I was thinking of stopping off at the ford dealer and getting some motocraft MTL (or gl-4) 

but here's something i thought of. What about motor oil? i know some older hondas used it. like some diesel 15w40 or something similar? would it provide adequate protection and performance? My box is a bit leaky so im afraid going thinner will leave nice puddles in my driveway (not to mention getting low on oil)


----------



## AudiJunkie (Jun 19, 2009)

I've been told that EP, AW add packs for ATF are insufficient. Some trans spec(ed) 10w-30 for it's supposed shear-resistance, but modern 5w-30 can do as well. Syncromesh at 8-9cSt was developed specifically to replace motor oil in trans apps, and it's GL-4. The Motorcraft is supposed to be REALLY good, but it is expensive. It may be 75w-90 only, making it too thick for MTF, imo. Shoot for 12 or down to 10cSt for your climate and HP levels. Ordering AMSoil is fine too, I can recommend a guy on the east or west coast.


----------



## BsickPassat (May 10, 2010)

klitoni said:


> vw passat 2001 AVF engine FRK transmision.6 speed manual


 VW G060 gear oil, which replaces G052


----------



## harmankardon35 (Sep 16, 2009)

Im going to experiment with the motor oil seeing as its dirt cheap and easily available. Better than the questionable gl4/5 80w90 in there now (can you say canadian winter? ) Im going to take an educated guess and say synthetic may work a bit too well for proper synchroniser engagment, and even at that many 'quality' dyno oils are likely the same. Im going to use 10w30 dyno. If it works then great, if not im only out a few bucks :thumbup:


----------



## AudiJunkie (Jun 19, 2009)

I would rather try Syncromesh, either GM or Pennzoil or just order something. German Syntec 0w-30 is one option I considered, I know you guys get it up there. I would be curious about how that works. 12cSt, right on the money.


----------



## harmankardon35 (Sep 16, 2009)

what does 75w90 run like 17 cST cold?


----------



## AudiJunkie (Jun 19, 2009)

13.5 to 18.5 per SAE J306, so 12cSt is not excessively thin at all. 

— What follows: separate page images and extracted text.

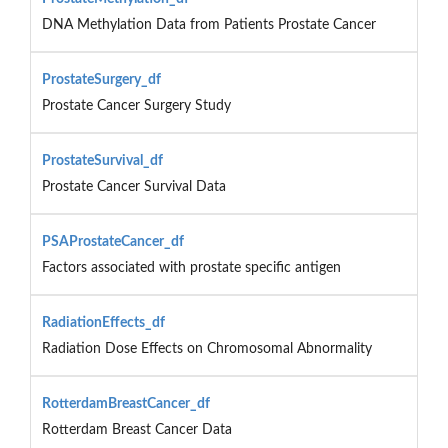
DNA Methylation Data from Patients Prostate Cancer
ProstateSurgery_df
Prostate Cancer Surgery Study
ProstateSurvival_df
Prostate Cancer Survival Data
PSAProstateCancer_df
Factors associated with prostate specific antigen
RadiationEffects_df
Radiation Dose Effects on Chromosomal Abnormality
RotterdamBreastCancer_df
Rotterdam Breast Cancer Data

http://www.widman.biz/English/Tables/J306.html


----------



## harmankardon35 (Sep 16, 2009)

wow..heavy stuff in the cold weather. 

so synthetic vs. dyno oil....synchromesh is not synthetic, but the original spec from VW is a synthetic gl-4 gear oil...but also specs an alternative non synthetic(G50 vs G52 or vice/versa)..which seems to be "better"..according to most of the research i have done. Consensus says synthetic is too slippery, and not allowing the synchro's to slow down and bite fast enough causing notchy shifts. I have zero personal experience with synthetic in a gearbox.


----------



## AudiJunkie (Jun 19, 2009)

Yeah, there is real incentive to lighten the gear oil, esp in colder climates. I can plot the viscs for you down to 0f if you want to look up the +40c and +100c visc from the various Product Data Sheets. Let's just say the visc is in the 10,000s of cSt and the lighter grades are MUCH thinner. 

A good trick in extreme cold is to back into your spot and leave the gear selector in 2nd. You can start and pull away in gear, traveling as far as you can in 2nd to warm the box up. Much better than hammering it into 1st from neutral at -30c/f. 

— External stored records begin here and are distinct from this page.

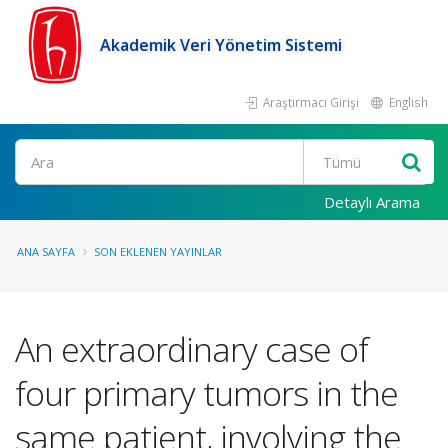
Akademik Veri Yönetim Sistemi
Araştırmacı Girişi
English
Ara
Detaylı Arama
ANA SAYFA
SON EKLENEN YAYINLAR
An extraordinary case of
four primary tumors in the
same patient, involving the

Synthetic or not has become meaningless. Most lube products are hydrocracked dino oil to one degree or another, and the HC synth oils preform just as well as PAO synth at a lower cost. 

The friction modifier additives in the fluid themselves determine the coefficient of friction. GL-5 gear oils are slicker than GL-4 by design, for the reason you said, syncro engagement. 

Syncromesh is "dino" just because that's all it takes to formulate to the spec...again, coming from 10w-30 dino motor oil....and it is GL-4 for manual trans. That's definately an upgrade from any old VW dino gear/MTF oil. No reason to think Syncromesh can't have a 30-60k mile service life. 

I already have the Redline in at 6k and the Astra got Silkolene about the same time.


----------



## rhouse181 (Apr 13, 2008)

When coming out of neutral on a cold box, pop it into third then first... works like a charm! 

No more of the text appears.